“Any discussion about repealing or reducing the value of the manufacturing credit is a discussion about raising taxes on manufacturing jobs,” Manley said. “If the Democrats want to have that debate in the second most intensive manufacturing state in the country, we’ll have that debate and we’ll win it.”
– Scott Manley, WMC Senior Vice President of Government Relations, quoted in the Wisconsin State Journal, June 30, 2016
The Manufacturing & Agriculture Credit (MAC) is an income tax credit adopted by the Legislature in 2011 that rewards production that occurs in Wisconsin in the two largest economic sectors, manufacturing and agriculture. Big government tax-and-spend groups are advocating to repeal the MAC because they want more money spent on expanding government programs rather than providing tax relief for Wisconsin businesses. Here are some of the facts about the MAC:
When did the MAC take effect?
Passed in 2011 as part of the 2011-13 state budget, the MAC began to partially phase-in during 2013. The full credit is just taking effect in 2016.
How does the credit work?
The credit may be claimed on 7.5% of the state’s flat 7.9% corporate income tax rate or the top personal income tax bracket of 7.65%, yielding an effective rate of 0.4% or 0.15%, respectively, for manufacturers or farmers who produce in Wisconsin.
Who may claim the credit?
The credit may be claimed by C corporations that pay the corporate income tax or pass-through entities such as LLCs and S corporations that pass income along to shareholders and pay personal income taxes.
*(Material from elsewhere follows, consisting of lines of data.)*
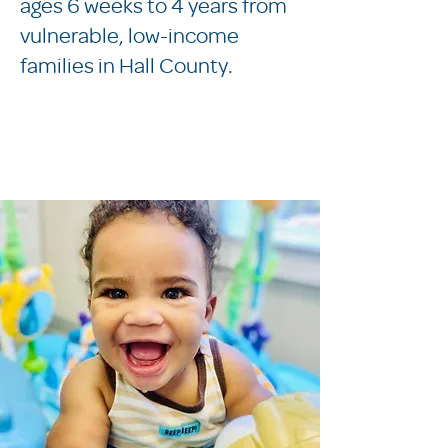
ages 6 weeks to 4 years from
vulnerable, low-income
families in Hall County.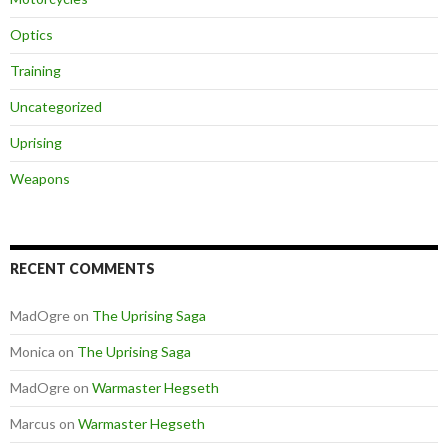
Optics
Training
Uncategorized
Uprising
Weapons
RECENT COMMENTS
MadOgre
on
The Uprising Saga
Monica
on
The Uprising Saga
MadOgre
on
Warmaster Hegseth
Marcus
on
Warmaster Hegseth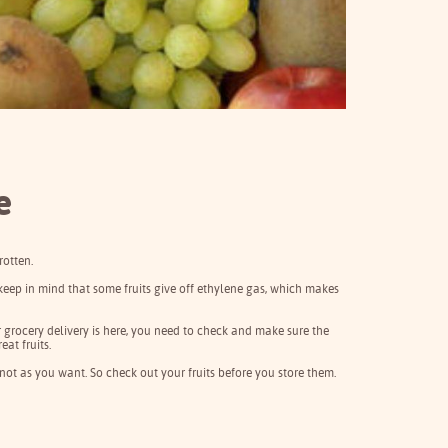
e
rotten.
keep in mind that some fruits give off ethylene gas, which makes
ur grocery delivery is here, you need to check and make sure the
eat fruits.
 not as you want. So check out your fruits before you store them.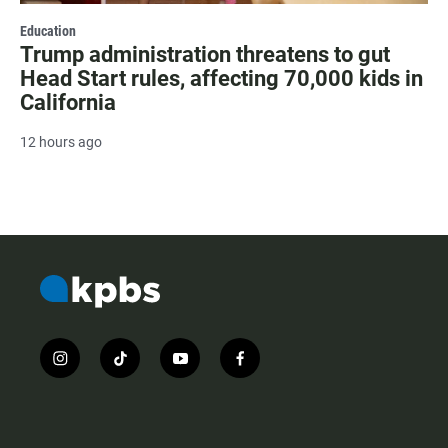
Education
Trump administration threatens to gut
Head Start rules, affecting 70,000 kids in
California
12 hours ago
i
t
y
f
n
i
o
a
s
k
u
c
t
t
t
e
a
o
u
b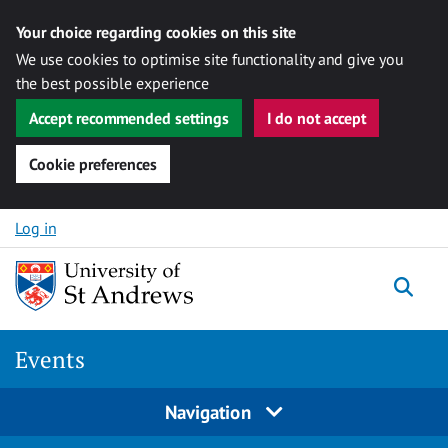
Your choice regarding cookies on this site
We use cookies to optimise site functionality and give you
the best possible experience
Accept recommended settings
I do not accept
Cookie preferences
Skip to content
Log in
Togg
Events
Navigation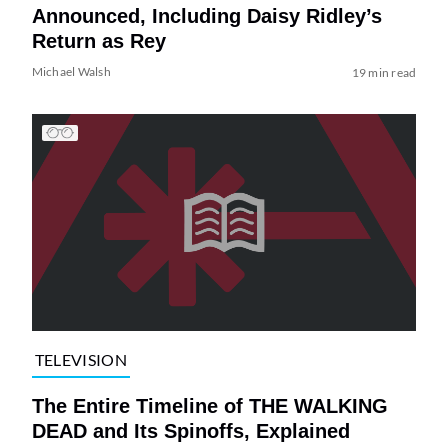
Announced, Including Daisy Ridley’s
Return as Rey
Michael Walsh
19 min read
TELEVISION
The Entire Timeline of THE WALKING
DEAD and Its Spinoffs, Explained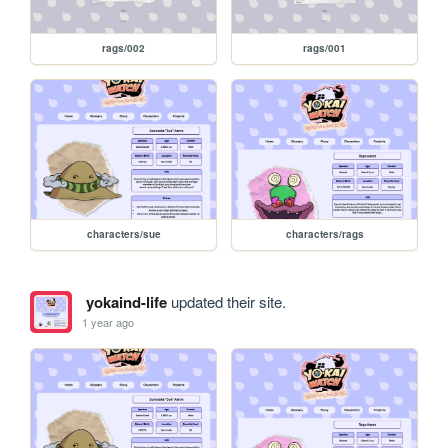
rags/002
rags/001
characters/sue
characters/rags
yokaind-life
updated their site.
1 year ago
Has the credit drawn investment to Wisconsin?
Many companies have chosen either to relocate here or expand current production here due to the credit. Just last week a Wisconsin-based company announced a Shawano plant expansion that will result in 120 new jobs.
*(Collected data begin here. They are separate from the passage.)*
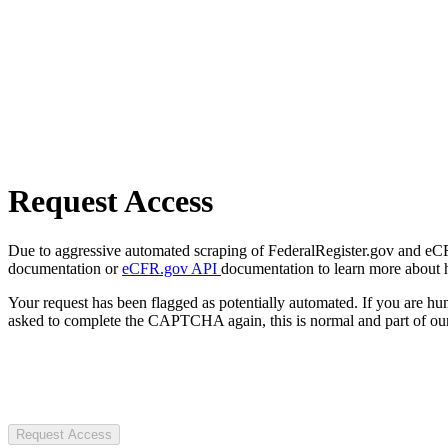
Request Access
Due to aggressive automated scraping of FederalRegister.gov and eCFR.
documentation or
eCFR.gov API
documentation to learn more about 
Your request has been flagged as potentially automated. If you are 
asked to complete the CAPTCHA again, this is normal and part of our
Request Access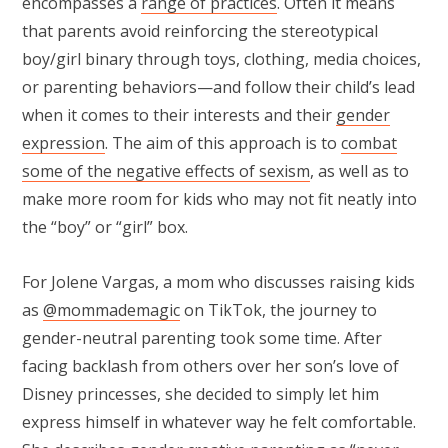
encompasses a
range of practices
. Often it means
that parents avoid reinforcing the stereotypical
boy/girl binary through toys, clothing, media choices,
or parenting behaviors—and follow their child’s lead
when it comes to their interests and their
gender
expression
. The aim of this approach is to
combat
some of the negative effects of sexism
, as well as to
make more room for kids who may not fit neatly into
the “boy” or “girl” box.
For Jolene Vargas, a mom who discusses raising kids
as
@mommademagic
on TikTok, the journey to
gender-neutral parenting took some time. After
facing backlash from others over her son’s love of
Disney princesses, she decided to simply let him
express himself in whatever way he felt comfortable.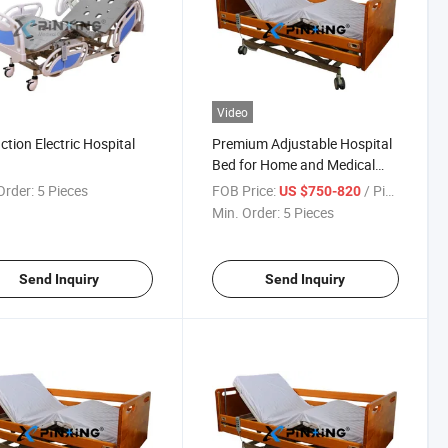
Video
ction Electric Hospital
Premium Adjustable Hospital
Bed for Home and Medical
Use
Order:
5 Pieces
FOB Price:
/ Piece
US $750-820
Min. Order:
5 Pieces
Send Inquiry
Send Inquiry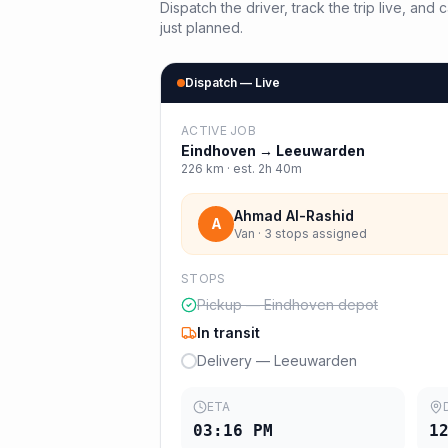
Dispatch the driver, track the trip live, an
just planned.
Dispatch — Live
ACTIVE JOB
Eindhoven
→
Leeuwarden
226
km · est.
2h 40m
Ahmad Al-Rashid
A
Van · 3 stops assigned
STOPS
Pickup — Eindhoven depot
In transit
Delivery — Leeuwarden
ETA
03:16 PM
1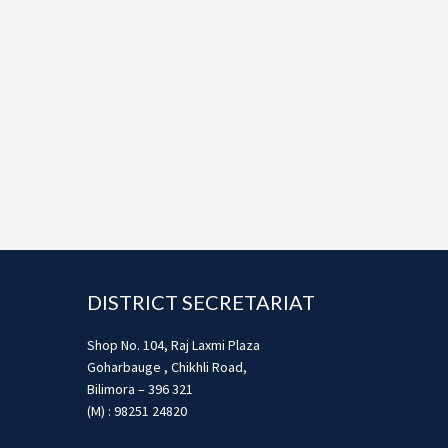
Footer
DISTRICT SECRETARIAT
Shop No. 104, Raj Laxmi Plaza
Goharbauge , Chikhli Road,
Bilimora – 396 321
(M) : 98251 24820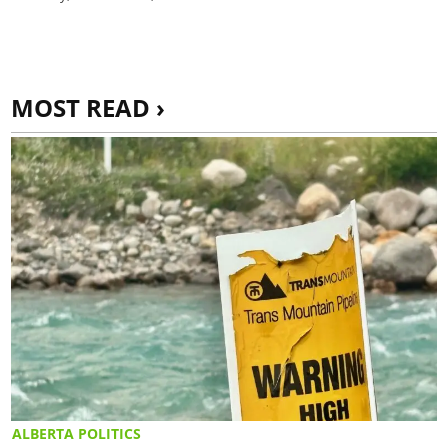
MOST READ ›
ALBERTA POLITICS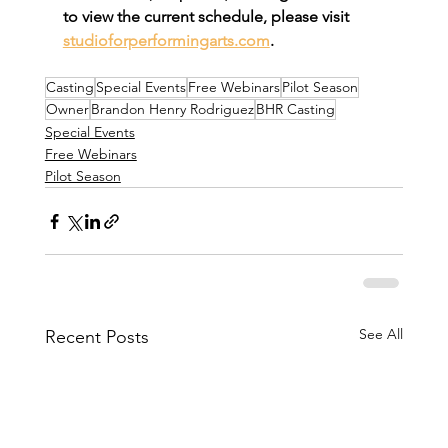
to view the current schedule, please visit 
studioforperformingarts.com
.
Casting
Special Events
Free Webinars
Pilot Season
Owner
Brandon Henry Rodriguez
BHR Casting
Special Events
Free Webinars
Pilot Season
See All
Recent Posts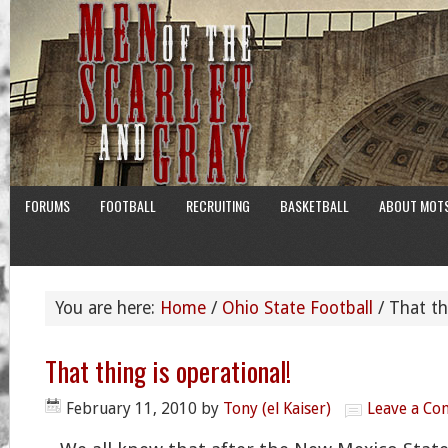
FORUMS
FOOTBALL
RECRUITING
BASKETBALL
ABOUT MOT
You are here:
Home
/
Ohio State Football
/
That thi
That thing is operational!
February 11, 2010
by
Tony (el Kaiser)
Leave a C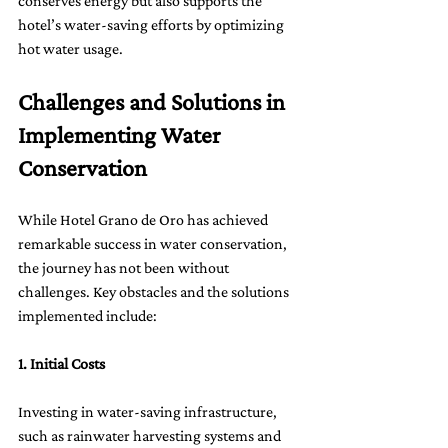
conserves energy but also supports the 
hotel’s water-saving efforts by optimizing 
hot water usage.
Challenges and Solutions in 
Implementing Water 
Conservation
While Hotel Grano de Oro has achieved 
remarkable success in water conservation, 
the journey has not been without 
challenges. Key obstacles and the solutions 
implemented include:
1. Initial Costs
Investing in water-saving infrastructure, 
such as rainwater harvesting systems and 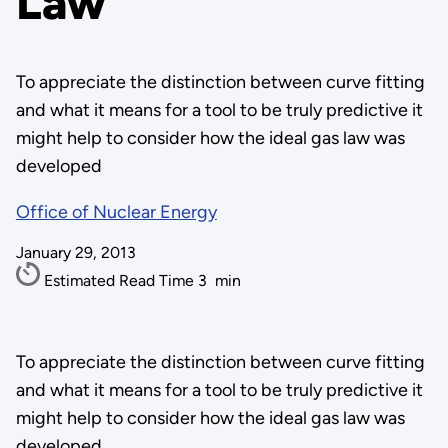
Law
To appreciate the distinction between curve fitting
and what it means for a tool to be truly predictive it
might help to consider how the ideal gas law was
developed
Office of Nuclear Energy
January 29, 2013
Estimated Read Time
3
min
To appreciate the distinction between curve fitting
and what it means for a tool to be truly predictive it
might help to consider how the ideal gas law was
developed.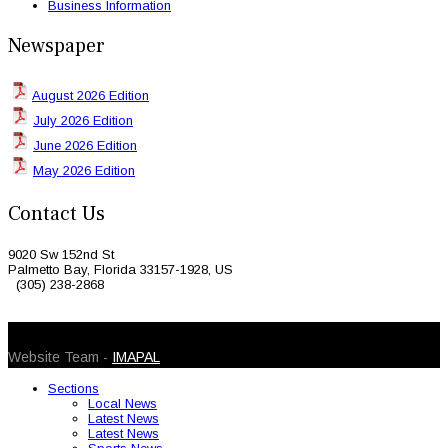
Business Information
Newspaper
August 2026 Edition
July 2026 Edition
June 2026 Edition
May 2026 Edition
Contact Us
9020 Sw 152nd St
Palmetto Bay, Florida 33157-1928, US
(305) 238-2868
© 2026 Caribbean Today. All Rights Reserved
Website Team -
IMAPAL
Sections
Local News
Latest News
Latest News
Has the credit impacted employment?
Using data from the U.S. Bureau of Labor Statistics, from 2006 through 2010, Wisconsin lost 81,800 manufacturing jobs. From 2011 when the credit was enacted through 2014, our state gained 34,200 manufacturing jobs.
How does manufacturing job growth here rank compared to other states?
Wisconsin has the 5th highest net increase in manufacturing jobs in the country from 2011 to 2014, the last full year for which data is available from the U.S. Bureau of Labor Statistics.
How well do manufacturing jobs pay?
Manufacturing jobs pay on average about $55,000, which is $10,000 more than average private sector jobs overall.
Should there be a jobs requirement to claim the MAC?
Wisconsin already has some tax benefits that reward job creation, but the MAC focuses on encouraging production here rather than in other states. While other states try to lure business investment with large tax-funded packages, the MAC draws production – and jobs – to Wisconsin by rewarding investment made here.
Can companies that close factories claim the credit?
The credit can only be claimed for production that occurs in Wisconsin. If a business closes its plant here, that company cannot claim the credit after production in Wisconsin has ceased.
Are other states pursuing similar measures?
Governor Andrew Cuomo (D-NY) has signed into law the elimination of the corporate income tax for manufacturers. Indiana has repeatedly reduced its personal income tax so that the current rate is only 3.3%, less than half of Wisconsin’s 7.65% top bracket.
Is the credit only claimed by millionaires?
A recent LFB memo projecting the 2017 income of MAC claimants indicates that 88% of those claimants will earn less than $1 million that year. Most businesses today are organized as pass-through entities like LLCs and S corporations that pass income – and tax liability – along to shareholders.
How much has been claimed through the credit?
The only year the Department of Revenue has complete information for is 2013 when manufacturers used $49.9 million and farmers claimed $11.1 million. Some corporate income tax reporting relevant to 2014 claims are not due until September 2016, so complete numbers won’t be known until then. Without those complete numbers, it is reported that manufacturers have claimed $102 million and farmers $17.5 million for 2014.